Il vous fait alors traverser une nature de garrigues bousculées, cultivées, construites, et atterrir dans la bordure sale et non identifiable de Mosson. On se croirait dans une mauvaise fiction, arrivant dans une anonyme banlieue criarde d'une région métropolitaine, un très grand quelque chose (Paris ?)... Sale, bétonnée, sans empreinte d’un quelconque passé, mal aimée...
Puis le tramway vient à vous. Il vous happe et vous emmène de quartier en quartier. Barres d’immeubles, super-parkings, marché aux puces, puis complexes universitaires pour ville complexée, cités étudiantes qui n’en ont que le nom, semblables aux tristes résidences où l’on parque notre jeunesse avenir... Villas, maisons de ville, appartements de deux étages, l'échelle redevient accessible au regard du piéton... Puis vient l’arrêt Comédie, une fanfare est là, écrasée entre une plaque d’aération, un arrêt de tram qui est comme parachuté là et un théâtre vous submergeant.
Montpellier la berbère, catalane, occitane, des Cévennes, méditerranéenne en somme. Ici tout vous pousse à sauter la mer, parcourir les mondes où café, chicha, sardines, couscous, tielle, paella, vins, pizzas ... forment un repas.
Un arrêt au square de la gare est un havre de quiétude, de paix.

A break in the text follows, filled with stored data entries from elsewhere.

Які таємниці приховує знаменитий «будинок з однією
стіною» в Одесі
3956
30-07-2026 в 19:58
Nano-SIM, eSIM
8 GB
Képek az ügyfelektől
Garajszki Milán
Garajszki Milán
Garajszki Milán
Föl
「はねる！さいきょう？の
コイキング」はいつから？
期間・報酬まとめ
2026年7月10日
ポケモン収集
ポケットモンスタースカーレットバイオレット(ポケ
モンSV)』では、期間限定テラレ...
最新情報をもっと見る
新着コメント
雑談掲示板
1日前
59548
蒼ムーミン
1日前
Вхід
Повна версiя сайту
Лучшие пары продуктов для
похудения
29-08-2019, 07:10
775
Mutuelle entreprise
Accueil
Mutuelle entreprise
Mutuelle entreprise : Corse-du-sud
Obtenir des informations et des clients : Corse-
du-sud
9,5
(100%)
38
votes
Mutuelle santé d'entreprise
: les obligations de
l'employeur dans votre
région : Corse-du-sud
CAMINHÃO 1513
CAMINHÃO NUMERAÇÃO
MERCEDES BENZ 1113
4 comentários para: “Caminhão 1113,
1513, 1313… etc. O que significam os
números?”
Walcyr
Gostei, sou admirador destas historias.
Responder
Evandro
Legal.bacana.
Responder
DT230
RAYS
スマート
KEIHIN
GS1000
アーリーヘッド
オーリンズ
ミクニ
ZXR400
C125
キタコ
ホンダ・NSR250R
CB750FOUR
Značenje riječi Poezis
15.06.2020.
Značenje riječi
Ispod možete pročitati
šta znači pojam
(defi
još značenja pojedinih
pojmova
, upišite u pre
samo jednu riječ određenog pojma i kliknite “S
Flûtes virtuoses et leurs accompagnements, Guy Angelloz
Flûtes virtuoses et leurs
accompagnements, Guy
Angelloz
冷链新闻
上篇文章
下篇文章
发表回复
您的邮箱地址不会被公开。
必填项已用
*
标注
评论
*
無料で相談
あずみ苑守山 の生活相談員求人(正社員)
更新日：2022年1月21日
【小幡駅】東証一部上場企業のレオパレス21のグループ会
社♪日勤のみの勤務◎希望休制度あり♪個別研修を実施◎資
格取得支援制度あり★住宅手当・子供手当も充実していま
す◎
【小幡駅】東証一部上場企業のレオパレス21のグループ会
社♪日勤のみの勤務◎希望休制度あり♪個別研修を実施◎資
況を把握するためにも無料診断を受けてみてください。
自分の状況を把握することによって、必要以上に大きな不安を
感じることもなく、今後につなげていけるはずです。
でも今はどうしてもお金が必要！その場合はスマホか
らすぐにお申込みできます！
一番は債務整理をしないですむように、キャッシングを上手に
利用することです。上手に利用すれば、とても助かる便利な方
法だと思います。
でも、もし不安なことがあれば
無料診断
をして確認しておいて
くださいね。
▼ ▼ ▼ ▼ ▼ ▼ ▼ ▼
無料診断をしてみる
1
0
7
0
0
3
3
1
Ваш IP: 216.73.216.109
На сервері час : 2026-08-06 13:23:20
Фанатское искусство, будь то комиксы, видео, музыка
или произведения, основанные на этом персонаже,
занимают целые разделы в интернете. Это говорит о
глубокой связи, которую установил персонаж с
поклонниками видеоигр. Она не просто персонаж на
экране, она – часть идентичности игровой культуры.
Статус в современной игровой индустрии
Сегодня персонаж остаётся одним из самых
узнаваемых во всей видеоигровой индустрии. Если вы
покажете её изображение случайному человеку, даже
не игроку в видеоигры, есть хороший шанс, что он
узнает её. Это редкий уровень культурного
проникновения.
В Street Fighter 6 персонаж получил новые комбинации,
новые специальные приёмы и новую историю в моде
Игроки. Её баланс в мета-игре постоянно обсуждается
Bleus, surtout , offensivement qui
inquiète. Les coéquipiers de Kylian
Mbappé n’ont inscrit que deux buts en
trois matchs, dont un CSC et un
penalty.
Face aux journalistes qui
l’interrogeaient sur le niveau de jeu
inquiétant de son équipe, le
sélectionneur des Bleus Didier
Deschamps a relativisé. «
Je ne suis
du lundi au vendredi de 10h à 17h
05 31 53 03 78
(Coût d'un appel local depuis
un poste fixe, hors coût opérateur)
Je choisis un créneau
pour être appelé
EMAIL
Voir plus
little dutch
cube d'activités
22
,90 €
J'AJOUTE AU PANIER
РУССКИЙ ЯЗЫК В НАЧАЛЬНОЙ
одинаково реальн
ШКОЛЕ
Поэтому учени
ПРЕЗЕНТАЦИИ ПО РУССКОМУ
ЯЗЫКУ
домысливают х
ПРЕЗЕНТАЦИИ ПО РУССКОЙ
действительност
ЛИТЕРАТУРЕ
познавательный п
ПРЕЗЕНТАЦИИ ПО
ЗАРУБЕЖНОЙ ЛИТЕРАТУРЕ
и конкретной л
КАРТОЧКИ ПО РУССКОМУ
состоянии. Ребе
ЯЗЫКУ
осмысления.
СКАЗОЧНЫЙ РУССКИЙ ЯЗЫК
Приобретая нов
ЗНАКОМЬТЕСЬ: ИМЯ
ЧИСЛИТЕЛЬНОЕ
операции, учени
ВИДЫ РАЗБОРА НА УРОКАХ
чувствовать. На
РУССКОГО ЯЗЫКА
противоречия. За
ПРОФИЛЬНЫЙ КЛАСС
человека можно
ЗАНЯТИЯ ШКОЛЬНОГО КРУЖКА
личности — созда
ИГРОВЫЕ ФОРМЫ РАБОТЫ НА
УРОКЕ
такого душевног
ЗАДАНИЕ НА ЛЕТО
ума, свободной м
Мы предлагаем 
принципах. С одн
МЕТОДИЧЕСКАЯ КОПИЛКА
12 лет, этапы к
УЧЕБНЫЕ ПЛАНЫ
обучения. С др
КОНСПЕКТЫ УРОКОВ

On y croise Ginkgo, Congolais, Dipteris, Polonais, Muets, nomades de l’urbain, Pakistanais, mamans montpelliéraines en recherche d’un rare espace verdoyant pour se jouer du temps urbain... L’humeur est ensoleillée, l’automne enchanteur vous salue, le short est encore le bienvenu.
Les colonnades ferroviaires vous accueillent et, aussitôt, vous voici en partance. Entre-temps, la vapeur d’eau de cette serre ferroviaire vous accueille avec calme, douceur et tranquillité. On respire dans cette gare, sorte d’avenue urbaine pensée comme “un passage urbain”. 
Sète la Singulière, vieille montagne au milieu de la Mer, Béziers la vénérable, pierres lumineuses au milieu d un océan de raisins, Narbonne, qui rappelle sur ses murs son illustre passé musical...
Entre temps, la campagne est passée des ocres clairs aux ocres rouges, la végétation boisée s’effaçant de plus en plus au profit de grandes plaines à céréales. L’oeil glisse, s’efface, le paysage est sans accroche, vaporeux. Toulouse arrive, la rougeoyante. Puis nous repartons. Il pleut. Je n’ai qu'un pull pour tout refuge. 
Le Sud est loin. L'Ouest vient.
Nous suivons le Canal, qui nous embarque vers la Bordelaise, bourgeoise, austère, réservée, enivrée. Entre temps, l’heure est aux pavillons, aux Thuyas et autres murs verts.
L’Atlantique est bien là, derrière chaque pierre, chaque geste, chaque verre. Grand, inaccessible, distant, lointain. Bordeaux capitale de l’Ouest, expression des zestes. La “nouvelle” gare en est l’illustration, faite de couloirs obligeant à se frotter aux commerces-monde, à une foule étouffante, à l’absence d’espace, de respiration, de bien-être.
Le Sud n’est plus, l‘Ouest m’a déplu.